La volonté de capitaliser sur un titre vendeur? Peu probable, puisque le film de Robin Hardy n'a connu qu'une diffusion confidentielle et sa réputation dépasse rarement le cercle des fantasticophiles avertis.
L'envie de rendre justice au scénario original d'Anthony Schaffer? A part le final qui a été conservé tel quel, le scénario évacue à peu prêt tout ce qui faisait le charme de l'original. Exit donc l'intrigue minutieusement construite, le flic catholique rongé par ses désirs, l'île écossaise, les passages chantés, la confrontation entre deux religions, l'érotisme, la description documentée des rites païens en vigueur dans la petite communauté insulaire...
Le manque d'idées? Il semblerait, tant le film peine à proposer quoi que ce soit d'original...
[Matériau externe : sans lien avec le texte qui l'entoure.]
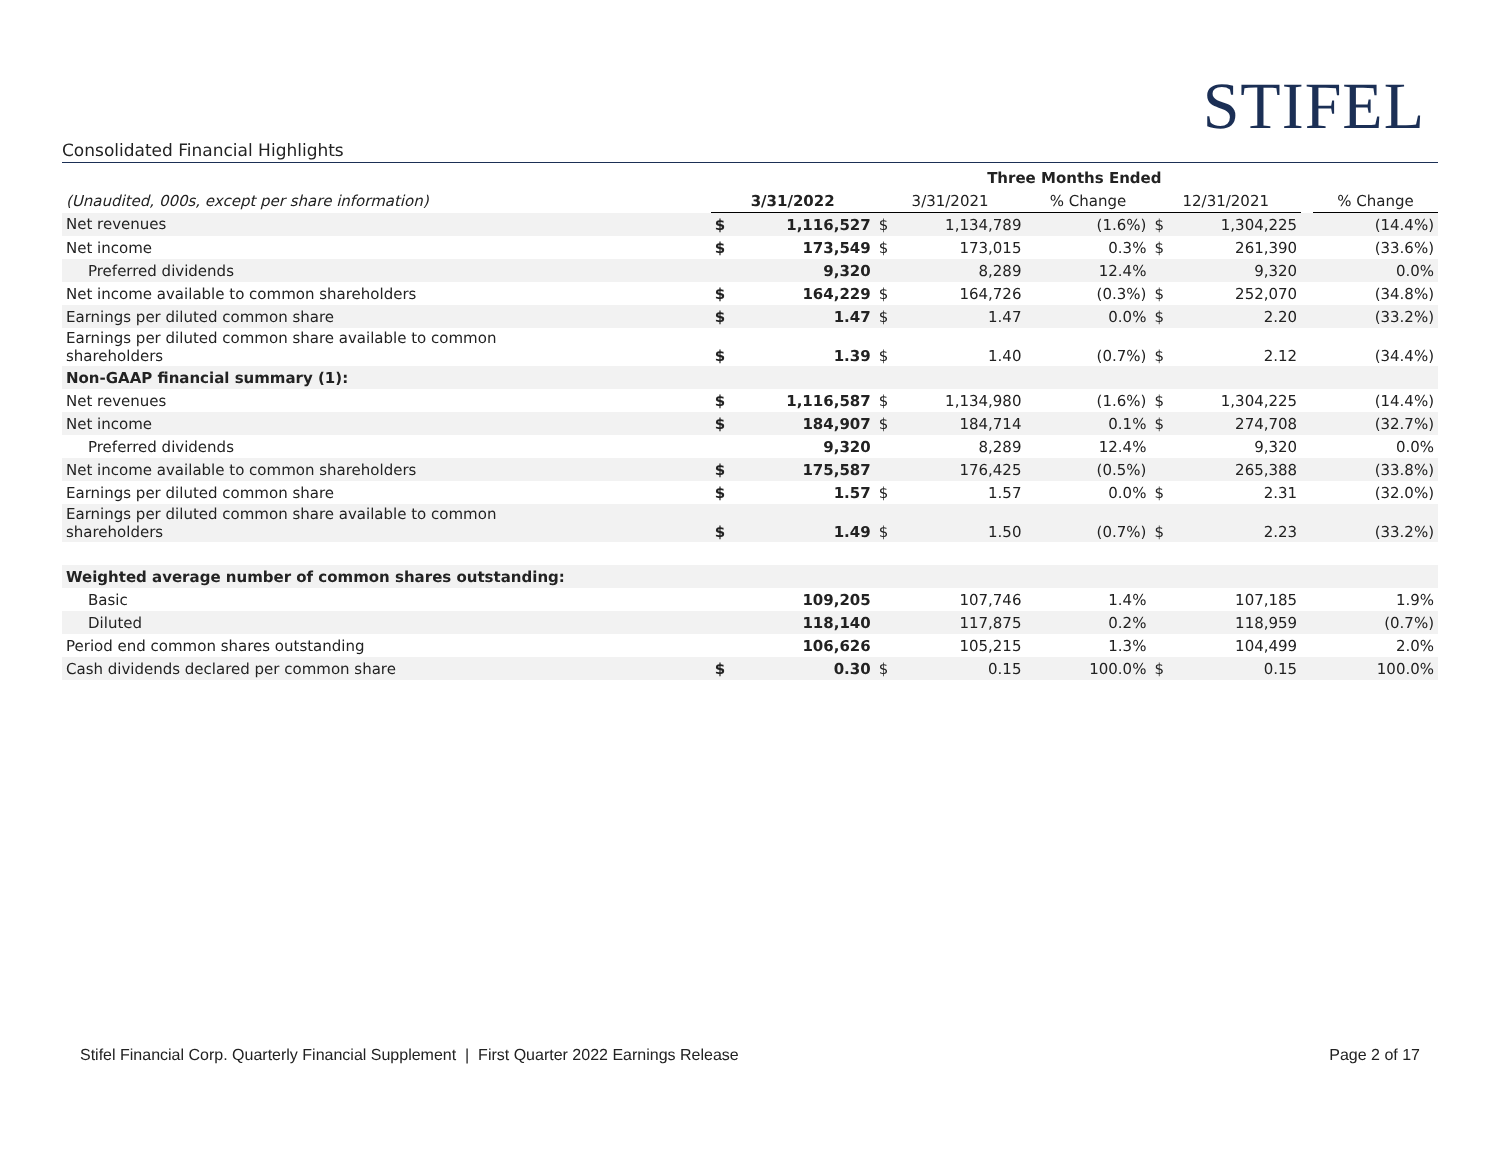STIFEL
Consolidated Financial Highlights
| | Three Months Ended | | | | | | | | |
| --- | --- | --- | --- | --- | --- | --- | --- | --- | --- |
| (Unaudited, 000s, except per share information) | 3/31/2022 | | 3/31/2021 | | % Change | 12/31/2021 | | | % Change |
| Net revenues | $ | 1,116,527 | $ | 1,134,789 | (1.6%) | $ | 1,304,225 | | (14.4%) |
| Net income | $ | 173,549 | $ | 173,015 | 0.3% | $ | 261,390 | | (33.6%) |
| Preferred dividends | | 9,320 | | 8,289 | 12.4% | | 9,320 | | 0.0% |
| Net income available to common shareholders | $ | 164,229 | $ | 164,726 | (0.3%) | $ | 252,070 | | (34.8%) |
| Earnings per diluted common share | $ | 1.47 | $ | 1.47 | 0.0% | $ | 2.20 | | (33.2%) |
| Earnings per diluted common share available to common shareholders | $ | 1.39 | $ | 1.40 | (0.7%) | $ | 2.12 | | (34.4%) |
| Non-GAAP financial summary (1): | | | | | | | | | |
| Net revenues | $ | 1,116,587 | $ | 1,134,980 | (1.6%) | $ | 1,304,225 | | (14.4%) |
| Net income | $ | 184,907 | $ | 184,714 | 0.1% | $ | 274,708 | | (32.7%) |
| Preferred dividends | | 9,320 | | 8,289 | 12.4% | | 9,320 | | 0.0% |
| Net income available to common shareholders | $ | 175,587 | | 176,425 | (0.5%) | | 265,388 | | (33.8%) |
| Earnings per diluted common share | $ | 1.57 | $ | 1.57 | 0.0% | $ | 2.31 | | (32.0%) |
| Earnings per diluted common share available to common shareholders | $ | 1.49 | $ | 1.50 | (0.7%) | $ | 2.23 | | (33.2%) |
| Weighted average number of common shares outstanding: | | | | | | | | | |
| Basic | | 109,205 | | 107,746 | 1.4% | | 107,185 | | 1.9% |
| Diluted | | 118,140 | | 117,875 | 0.2% | | 118,959 | | (0.7%) |
| Period end common shares outstanding | | 106,626 | | 105,215 | 1.3% | | 104,499 | | 2.0% |
| Cash dividends declared per common share | $ | 0.30 | $ | 0.15 | 100.0% | $ | 0.15 | | 100.0% |
Stifel Financial Corp. Quarterly Financial Supplement | First Quarter 2022 Earnings Release Page 2 of 17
Un travail d'adaptation était sans doute nécessaire pour porter à nouveau cette histoire à l'écran dans les années 2000. L'idée de placer le scénario dans une société matriarcale n'est pas mauvaise en soi et la scène de l’école, qui diffère légèrement de celle de 1973, laisse augurer un résultat satisfaisant.
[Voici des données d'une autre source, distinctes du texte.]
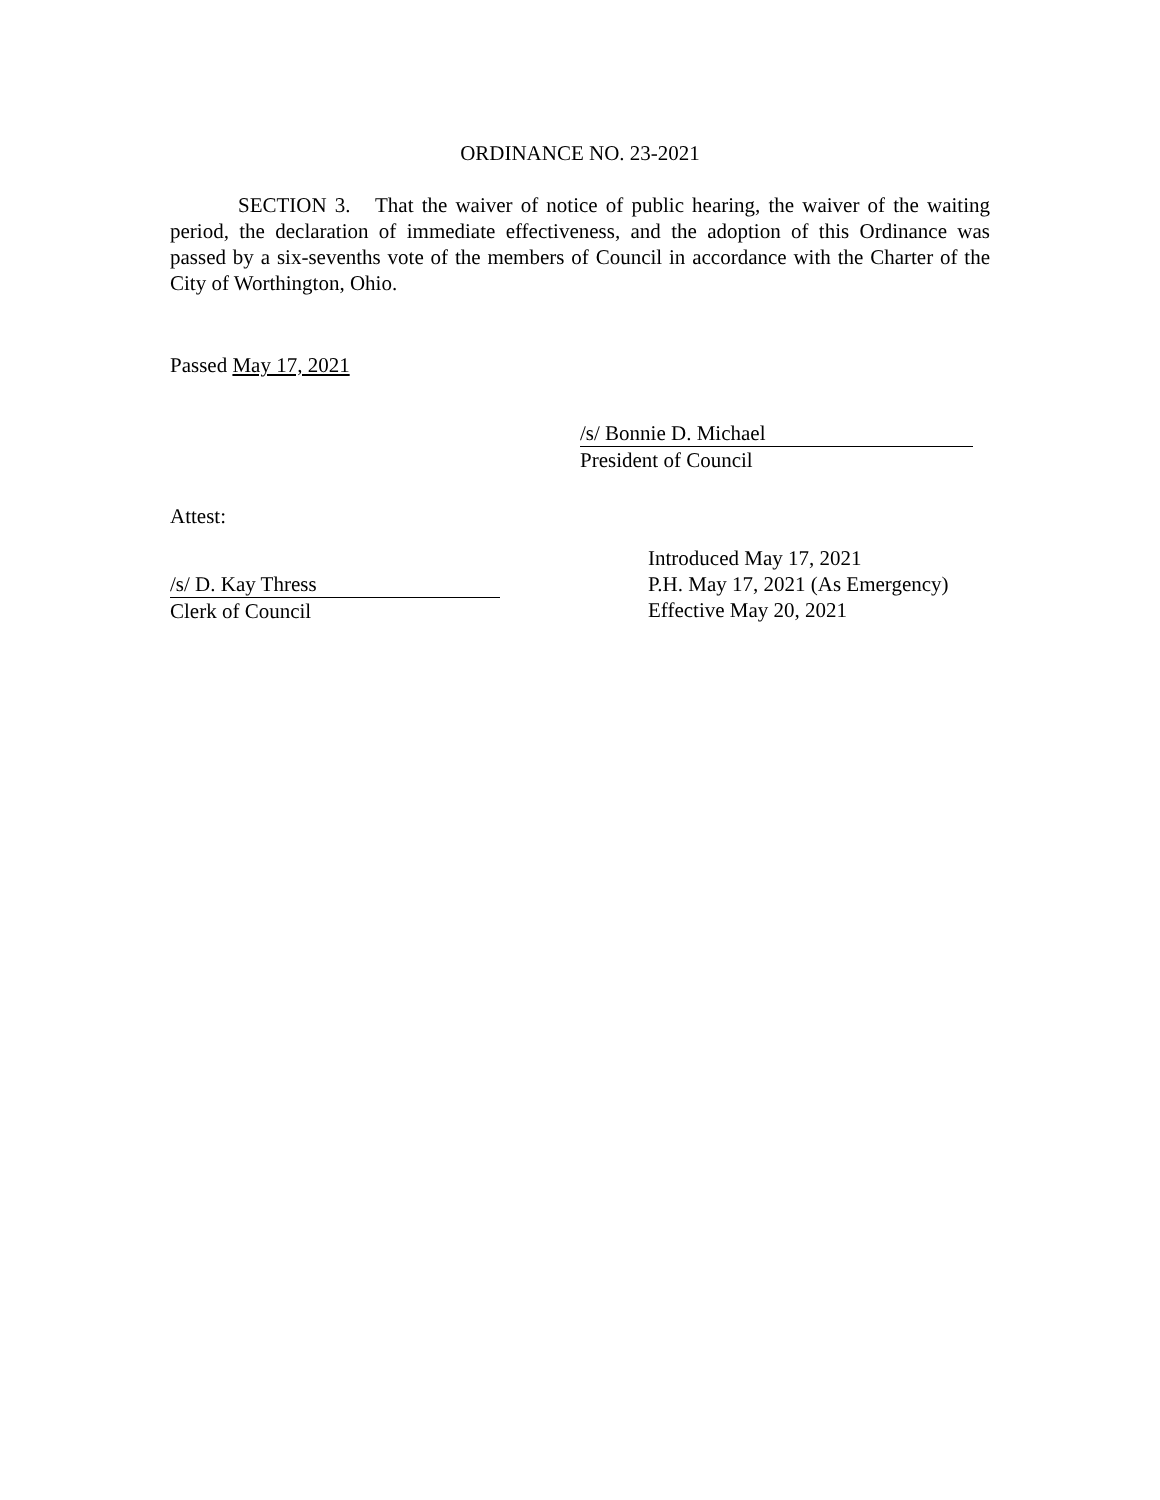ORDINANCE NO. 23-2021
SECTION 3. That the waiver of notice of public hearing, the waiver of the waiting period, the declaration of immediate effectiveness, and the adoption of this Ordinance was passed by a six-sevenths vote of the members of Council in accordance with the Charter of the City of Worthington, Ohio.
Passed May 17, 2021
/s/ Bonnie D. Michael
President of Council
Attest:
/s/ D. Kay Thress
Clerk of Council
Introduced May 17, 2021
P.H. May 17, 2021 (As Emergency)
Effective May 20, 2021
Hélas, l’environnement matriarcal ne sera jamais correctement exploité et le scénario va vite s’éloigner de celui d’Anthony Schaffer pour nous proposer une intrigue de film policier lambda alignant les clichés: le flic interprété par Nicolas Cage souffre donc d’un bon gros trauma des familles qui nous sera montré à de multiples reprises via des flashbacks, l'enfant disparu est sa propre fille, il croit la voir à plusieurs occasions et se lance en vain à sa poursuite, sans oublier les séquences de rêve dans le rêve… Certaines séquences sont d’une rare débilité: le personnage principal va aller se perdre dans un champ de ruches alors qu’il est allergique aux piqûres d’abeilles; en voulant aider un homme à ramasser des bûches tombées d’un chariot, il va renverser tout le contenu du chariot
; plus tard, il va braquer l’institutrice pour lui voler son vélo, envoyer valdinguer une jeune fille d’un coup de pied en pleine figure ou latter des adversaires déguisé en ours
! Nicolas Cage livre une performance qui verse tantôt dans l’apathie la plus totale, tantôt dans le surjeu le plus grotesque.
Dans ce contexte, les scènes reprises de l’original tombent complètement à plat: il en va ainsi du passage où l’on aperçoit des hommes affublés de masques d’animaux en train d’épier le policier, ou de la fin qui perd tout son impact. Le film nous gratifie même d'un épilogue qui ne dépareillerait dans une série B horrifique, mais qui n’a nullement sa place ici.
Ce gâchis scénaristique est d’autant plus regrettable que le film est soigné techniquement, que ce soit au niveau des décors, de la très jolie photo (même si en, déployant des couleurs automnales alors que l’intrigue est directement liée à des rites printaniers, elle est, elle aussi, à côté de la plaque) ou de la réalisation plutôt élégante de Neil LaBute.
Des qualités techniques qui ne suffisent pas à relever le niveau de ce qui constitue une insulte au
film original.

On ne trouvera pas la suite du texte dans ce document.